# Anabrid: Shaping the Future of Analog Computing

Imagine facing a complicated computational problem, for instance, in engineering or chemistry. You could turn this problem into equations and derive instructions for your digital computers to run the numerics and compute a solution.

Or, you could build a physical model, typically by using electronic components governed by the same equations as your original computational problem, and read out the solution by observing the dynamics of the physical model. Such a physical model is called an analog computer.

Using continuous physical parameters, such as the current and voltage of an electric circuit, analog computers can solve computational problems much faster and more energy-efficiently than their digital counterparts. They were developed way before digital computers but became obsolete in the 1960s as the computing power of digital computers increased exponentially—what is known as Moore’s law. However, there might be a resurgence of analog computers owing to modern fabrication techniques that allow for miniaturization.

Founded by Bernd Ulmann, Lars Heimann, and Sven Köppel in the fall of 2020, Anabrid develops analog computers, aiming to fit them on a chip and thereby make analog computing ubiquitous.

Learn more about the future of analog computing from our interview with two of the co-founders of Anabrid, Lars Heimann and Sven Köppel:

## Why Did You start Anabrid?

As engineers and scientists, we saw the huge potential of analog computing: This could be the next big thing! We could see all the potential uses, from navigating an airplane to solving computational problems in chemistry, where an analog computer could really help solve important problems. Also, it’s great to work in a small team with great autonomy and do things no one has ever done. Very few companies currently explore analog computing, so we could be pioneers!

## How Does Analog Computing Work?

There are no algorithms, if/else branches, digits, or symbols in analog computing. It’s more like programming a dataflow machine. And speaking of flows, that is actually a great analogy! Imagine two rivers that merge into one: When their water flows combine, they add up their individual water flows! Basically, they are performing a summation operation.

Similarly, an analog computer solves a problem by implementing, for instance, an electrical circuit that models that problem. Just like water flowing in a river, applying a voltage makes electrons flow through a circuit, and by observing the resulting electric currents, one can read out the solution to the problem.

Analog computers are good at solving problems typically described by a differential equation. Instead of solving that differential equation using numbers and numerics, an analog computer is like an electronic circuit that obeys the same differential equation—and observing the circuit’s electric currents yields the solution to the differential equation.

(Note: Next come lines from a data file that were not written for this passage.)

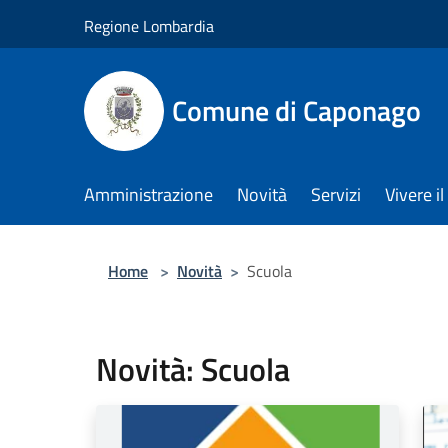
Salta al contenuto principale
Regione Lombardia
Comune di Caponago
Amministrazione
Novità
Servizi
Vivere 
Home
>
Novità
>
Scuola
Novità: Scuola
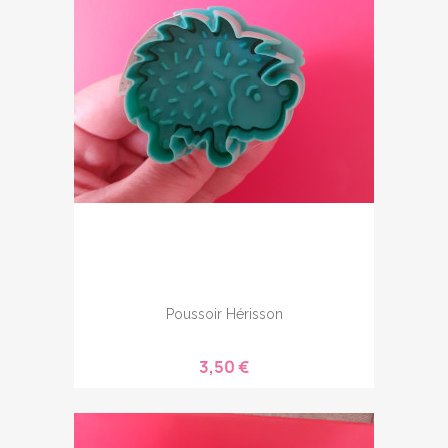
Poussoir Hérisson
3,50 €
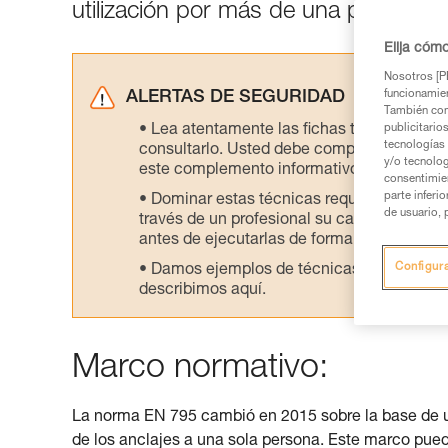
utilización por más de una persona e
Elija cóm
Nosotros [PE
funcionamien
ALERTAS DE SEGURIDAD
También com
Lea atentamente las fichas técnicas de l
publicitario
tecnologías 
consultarlo. Usted debe comprender la inf
y/o tecnolog
este complemento informativo.
consentimie
parte inferi
Dominar estas técnicas requiere una for
de usuario, 
través de un profesional su capacidad para 
antes de ejecutarlas de forma autónoma.
Configur
Damos ejemplos de técnicas relacionadas 
describimos aquí.
Marco normativo:
La norma EN 795 cambió en 2015 sobre la base de un 
de los anclajes a una sola persona. Este marco pu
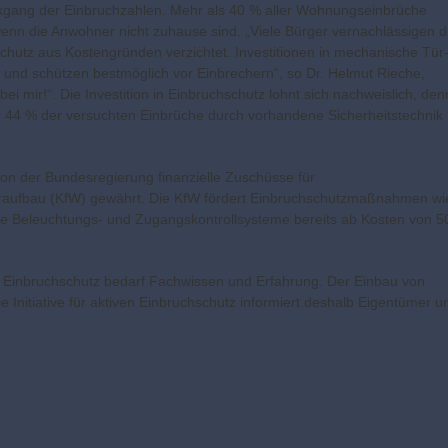
ckgang der Einbruchzahlen. Mehr als 40 % aller Wohnungseinbrüche
wenn die Anwohner nicht zuhause sind. „Viele Bürger vernachlässigen d
schutz aus Kostengründen verzichtet. Investitionen in mechanische Tür
und schützen bestmöglich vor Einbrechern“, so Dr. Helmut Rieche,
 bei mir!“. Die Investition in Einbruchschutz lohnt sich nachweislich, den
über 44 % der versuchten Einbrüche durch vorhandene Sicherheitstechnik
 der Bundesregierung finanzielle Zuschüsse für
ederaufbau (KfW) gewährt. Die KfW fördert Einbruchschutzmaßnahmen wi
 Beleuchtungs- und Zugangskontrollsysteme bereits ab Kosten von 5
er Einbruchschutz bedarf Fachwissen und Erfahrung. Der Einbau von
Initiative für aktiven Einbruchschutz informiert deshalb Eigentümer u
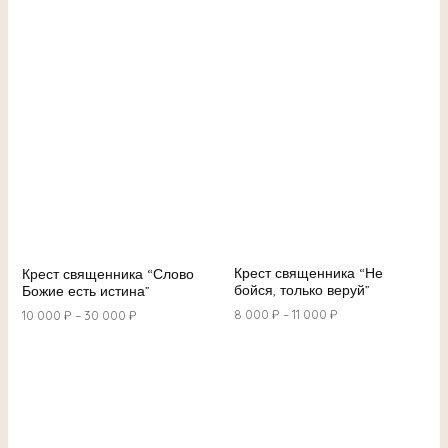
Крест священника “Не
Крест священника “Слово
бойся, только веруй”
Божие есть истина”
8 000
₽
–
11 000
₽
10 000
₽
–
30 000
₽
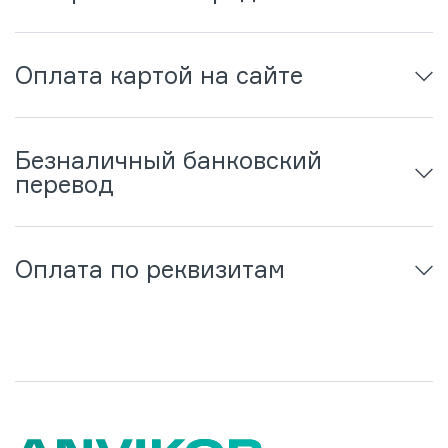
Оплата картой на сайте
Безналичный банковский
перевод
Оплата по реквизитам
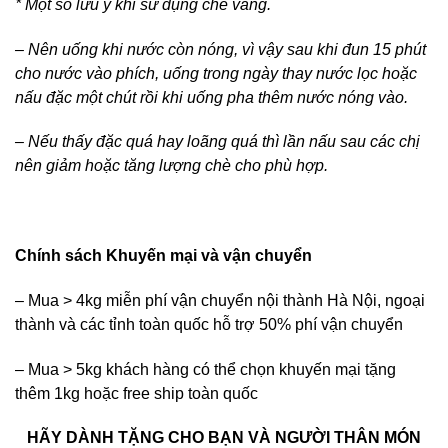
* Một số lưu ý khi sử dụng chè vằng.
– Nên uống khi nước còn nóng, vì vậy sau khi đun 15 phút
cho nước vào phích, uống trong ngày thay nước lọc hoặc
nấu đặc một chút rồi khi uống pha thêm nước nóng vào.
– Nếu thấy đặc quá hay loãng quá thì lần nấu sau các chị
nên giảm hoặc tăng lượng chè cho phù hợp.
Chính sách Khuyến mại và vận chuyển
– Mua > 4kg miễn phí vận chuyển nội thành Hà Nội, ngoại
thành và các tỉnh toàn quốc hỗ trợ 50% phí vận chuyển
– Mua > 5kg khách hàng có thể chọn khuyến mại tặng
thêm 1kg hoặc free ship toàn quốc
HÃY DÀNH TẶNG CHO BẠN VÀ NGƯỜI THÂN MÓN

The speed of an analog computer is set by a certain frequency cutoff that prevents damping, effectively acting as a low-pass filter. This means an analog computer could be about four to five orders of magnitudes faster and about a thousand times more energy efficient than a classical digital computer at solving certain computational problems. And it cannot be hacked!

We can implement basically any differential equation that people learn about during their studies—more complex equations we can transform into simpler differential equations. The more complex a problem and its differential equation, the larger the analog computer needed to implement it. That is, for every new computational problem, you need to rewire your analog computer. But this will be straightforward once we build a reconfigurable analog chip. And while digital computers need more execution time to solve more complex computational problems, an analog computer gets bigger and takes the same amount of time to run.

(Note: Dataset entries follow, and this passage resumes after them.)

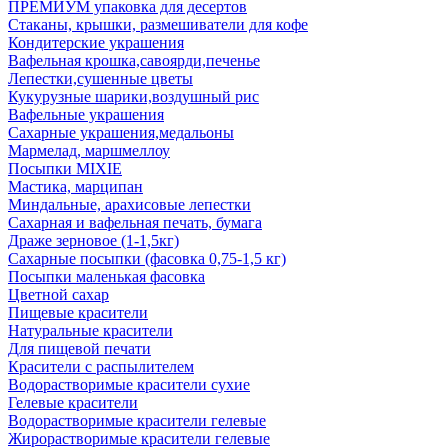
ПРЕМИУМ упаковка для десертов
Стаканы, крышки, размешиватели для кофе
Кондитерские украшения
Вафельная крошка,савоярди,печенье
Лепестки,сушенные цветы
Кукурузные шарики,воздушный рис
Вафельные украшения
Сахарные украшения,медальоны
Мармелад, маршмеллоу
Посыпки MIXIE
Мастика, марципан
Миндальные, арахисовые лепестки
Сахарная и вафельная печать, бумага
Драже зерновое (1-1,5кг)
Сахарные посыпки (фасовка 0,75-1,5 кг)
Посыпки маленькая фасовка
Цветной сахар
Пищевые красители
Натуральные красители
Для пищевой печати
Красители с распылителем
Водорастворимые красители сухие
Гелевые красители
Водорастворимые красители гелевые
Жирорастворимые красители гелевые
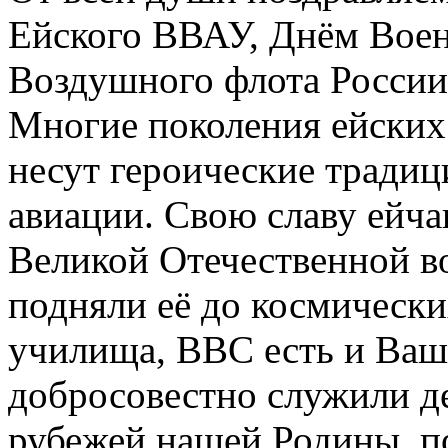
Ейского ВВАУ, Днём Вое
Воздушного флота России
Многие поколения ейских
несут героические традиц
авиации. Свою славу ейча
Великой Отечественной во
подняли её до космически
училища, ВВС есть и Ваш
добросовестно служили 
рубежей нашей Родины, п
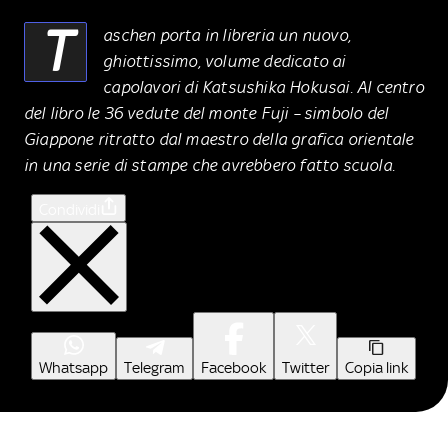
T
aschen porta in libreria un nuovo,
ghiottissimo, volume dedicato ai
capolavori di Katsushika Hokusai. Al centro
del libro le 36 vedute del monte Fuji – simbolo del
Giappone ritratto dal maestro della grafica orientale
in una serie di stampe che avrebbero fatto scuola.
Condividi
Whatsapp
Telegram
Facebook
Twitter
Copia link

In practice, an analog computer could act as a co-processor for a digital computer, tackling the problems it is most suited for. Ideally, the users would not even notice that they’re using an analog computer.

## How Did You Evaluate Your Startup Idea?

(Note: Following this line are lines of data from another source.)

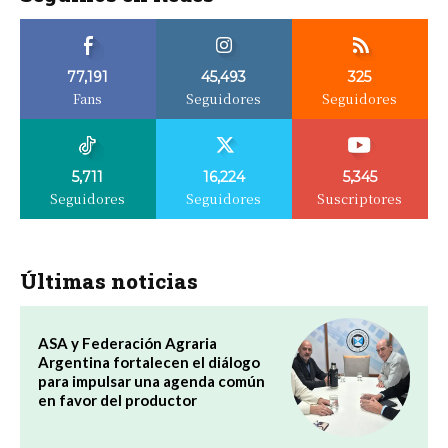
77,191
45,493
325
Fans
Seguidores
Seguidores
5,711
16,224
5,345
Seguidores
Seguidores
Suscriptores
Últimas noticias
ASA y Federación Agraria
Argentina fortalecen el diálogo
para impulsar una agenda común
en favor del productor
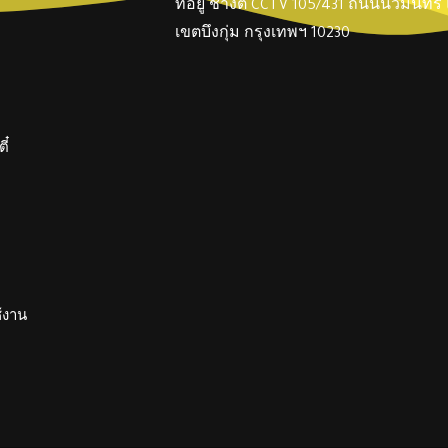
ที่อยู่ ช่างตี๋ CCTV 105/431 ถนนนวมินทร
เขตบึงกุ่ม กรุงเทพฯ 10230
ี๋
ช้งาน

We started simply by building and selling analog computers, box-sized machines purchased by universities and research centers and industry customers for all kinds of purposes. Since day one, customers have contacted us and told us that they would love to have an analog computer: someone even wanted to have an analog computer to simulate mining on the moon!

This way, and by selling small-scale analog computers for educational purposes through our own online shop, which has attracted great interest, especially in the U.S., we have already got quite some revenue. Venture capitalists tell you to focus on a single problem first. Yet, our goal, driven by customer demand, is to build a general-purpose analog chip that could be integrated into practically every device, from your mobile phone to your dishwasher.

## What Advice Would You Give Fellow Deep Tech Founders?

Raising venture capital is a lot about marketing and making your company look sexy. Engineers, especially in Germany, often only care about building the best possible product, but they should take inspiration from their U.S. counterparts and think about how they will sell the product. Yes, doing it professionally costs money, and the return on investment is not straightforward to measure. Still, it can help make customers buy your product and venture capitalists your company.